**Required action**
If a record holds a picture, please leave the picture out and copy the rest of the record exactly.
Records for the exercise Start Marker
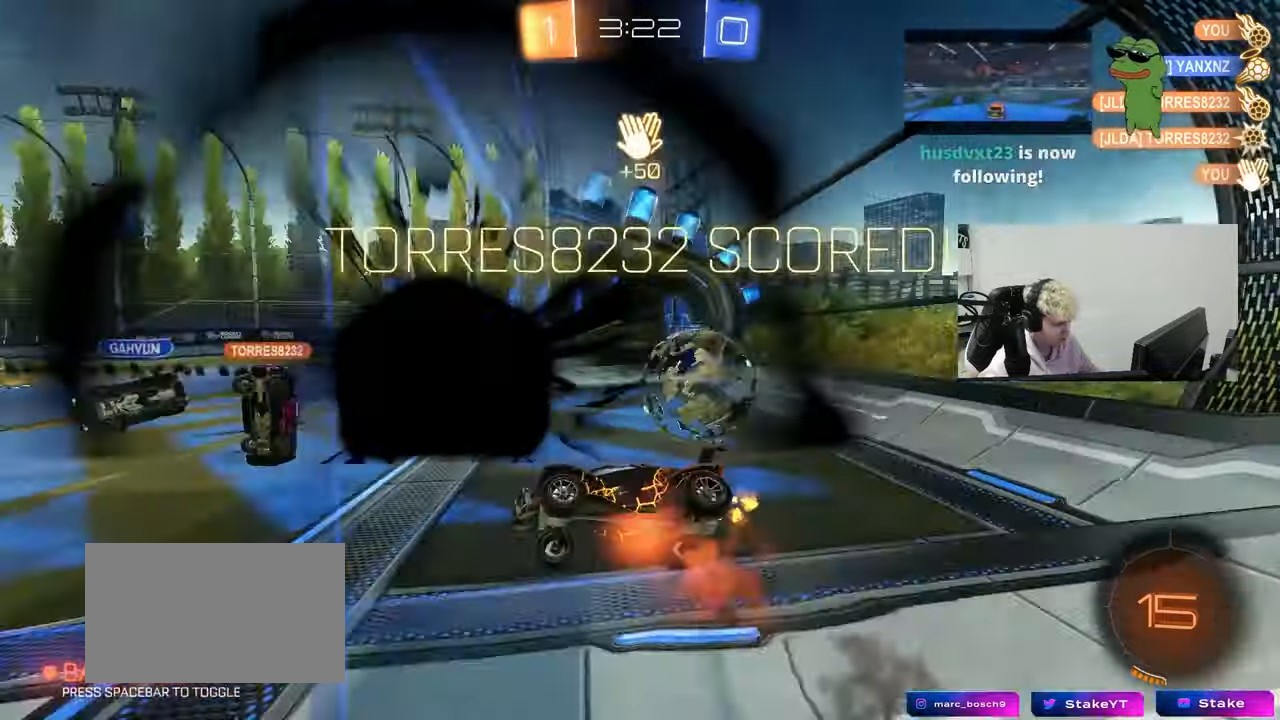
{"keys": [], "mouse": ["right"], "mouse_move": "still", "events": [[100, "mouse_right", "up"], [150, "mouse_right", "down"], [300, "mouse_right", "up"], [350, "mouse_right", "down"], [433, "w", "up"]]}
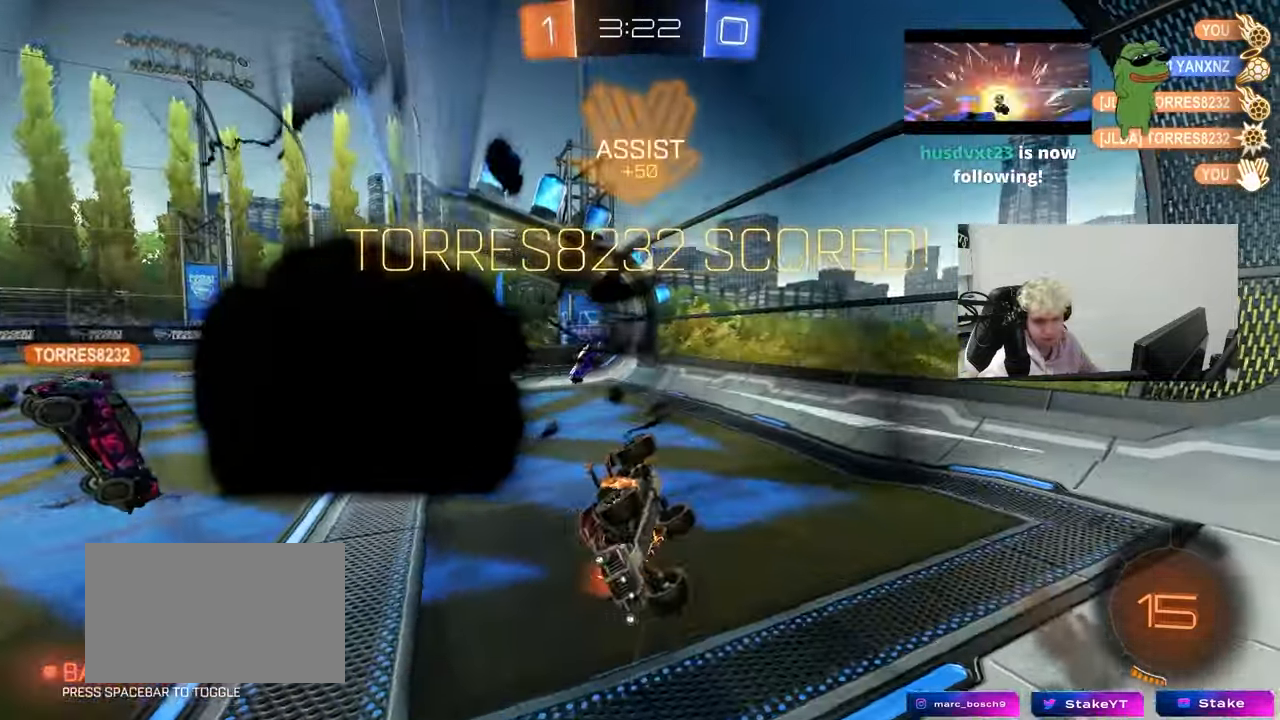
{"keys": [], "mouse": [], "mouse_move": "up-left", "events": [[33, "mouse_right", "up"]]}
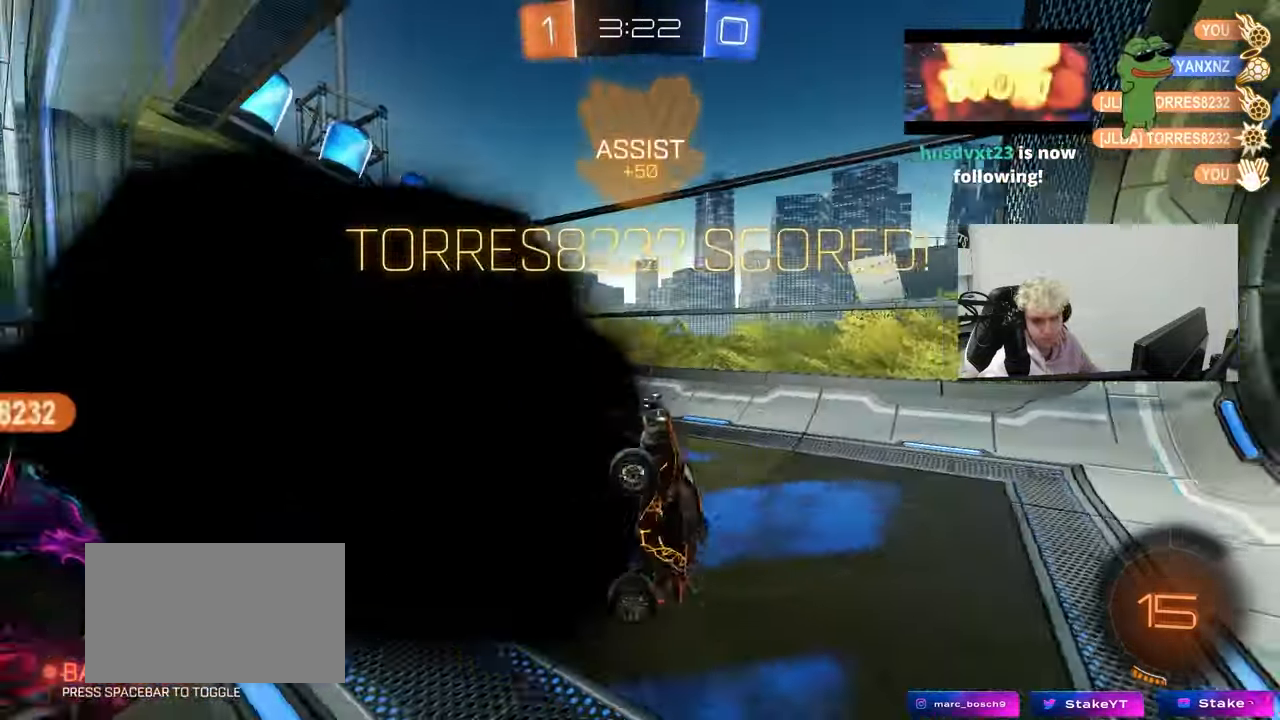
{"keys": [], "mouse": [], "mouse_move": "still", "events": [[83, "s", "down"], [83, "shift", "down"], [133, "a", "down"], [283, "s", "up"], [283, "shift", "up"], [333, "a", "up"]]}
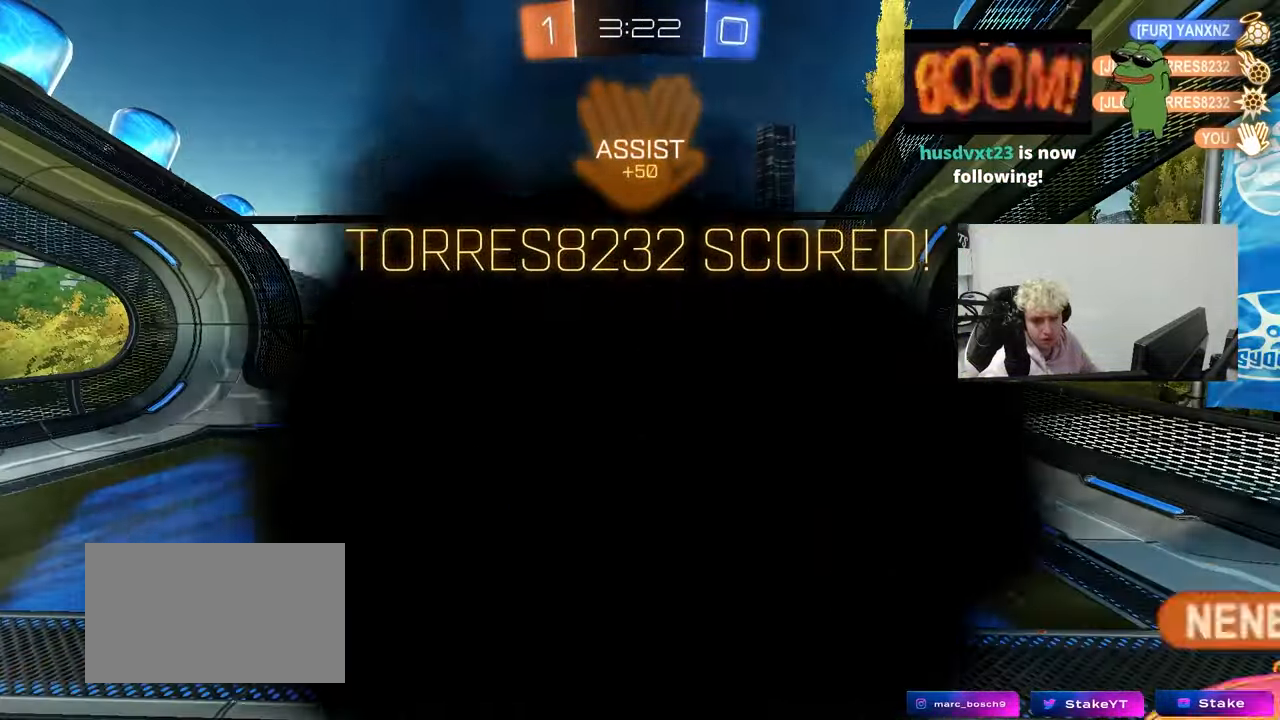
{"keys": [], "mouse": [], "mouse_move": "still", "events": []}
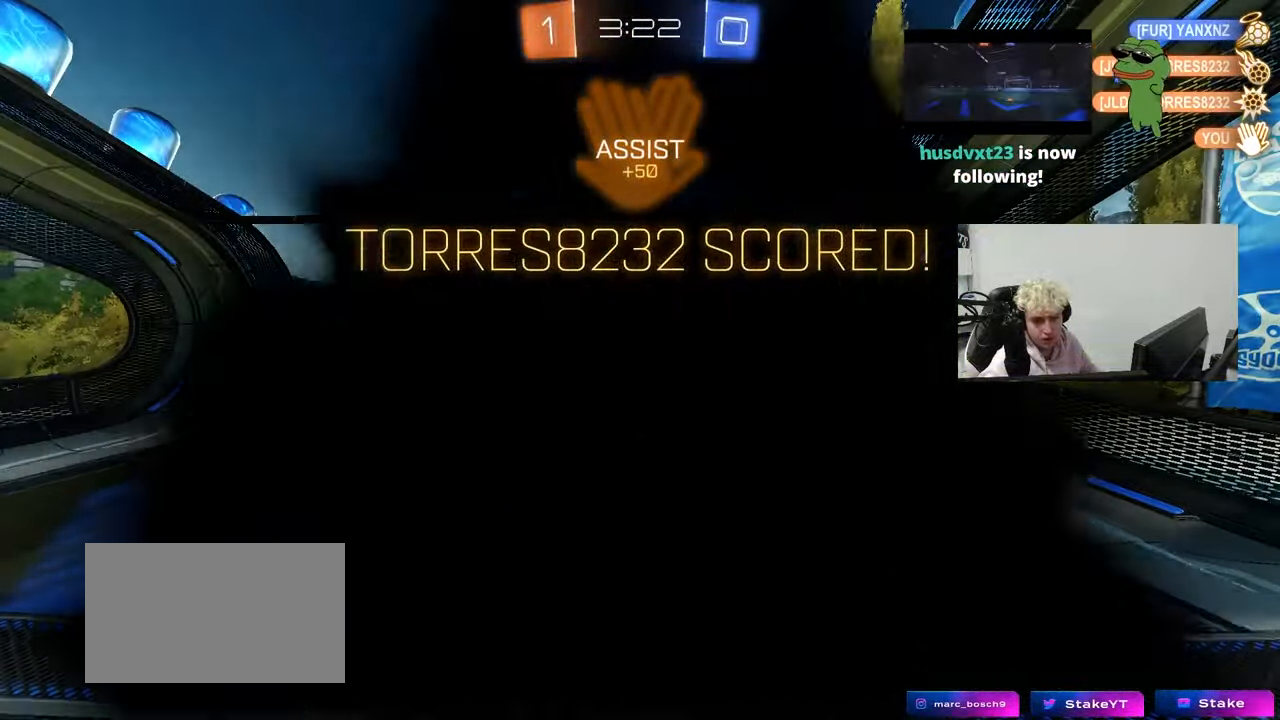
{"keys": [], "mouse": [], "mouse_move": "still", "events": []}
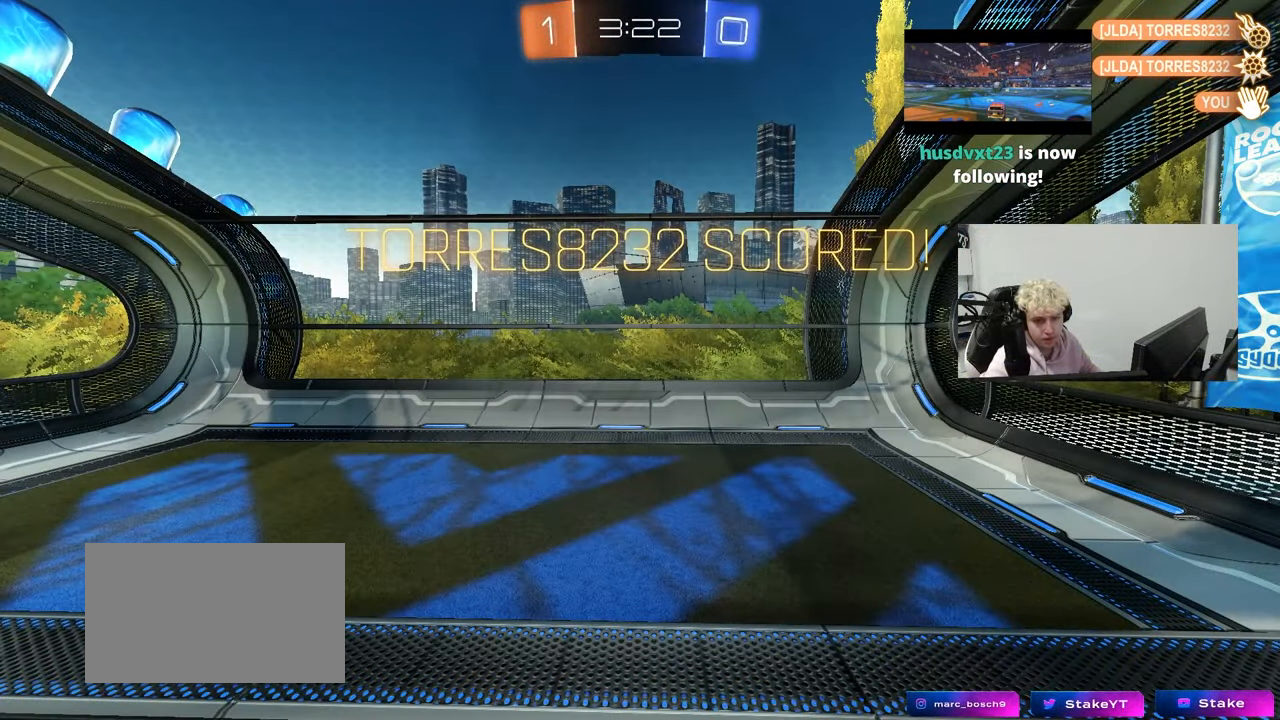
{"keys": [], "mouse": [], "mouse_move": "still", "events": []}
Records for the exercise End Marker
**Answer to this exercise**
{"keys": [], "mouse": ["right"], "mouse_move": "still", "events": [[100, "mouse_right", "up"], [150, "mouse_right", "down"], [300, "mouse_right", "up"], [350, "mouse_right", "down"], [433, "w", "up"]]}
{"keys": [], "mouse": [], "mouse_move": "up-left", "events": [[33, "mouse_right", "up"]]}
{"keys": [], "mouse": [], "mouse_move": "still", "events": [[83, "s", "down"], [83, "shift", "down"], [133, "a", "down"], [283, "s", "up"], [283, "shift", "up"], [333, "a", "up"]]}
{"keys": [], "mouse": [], "mouse_move": "still", "events": []}
{"keys": [], "mouse": [], "mouse_move": "still", "events": []}
{"keys": [], "mouse": [], "mouse_move": "still", "events": []}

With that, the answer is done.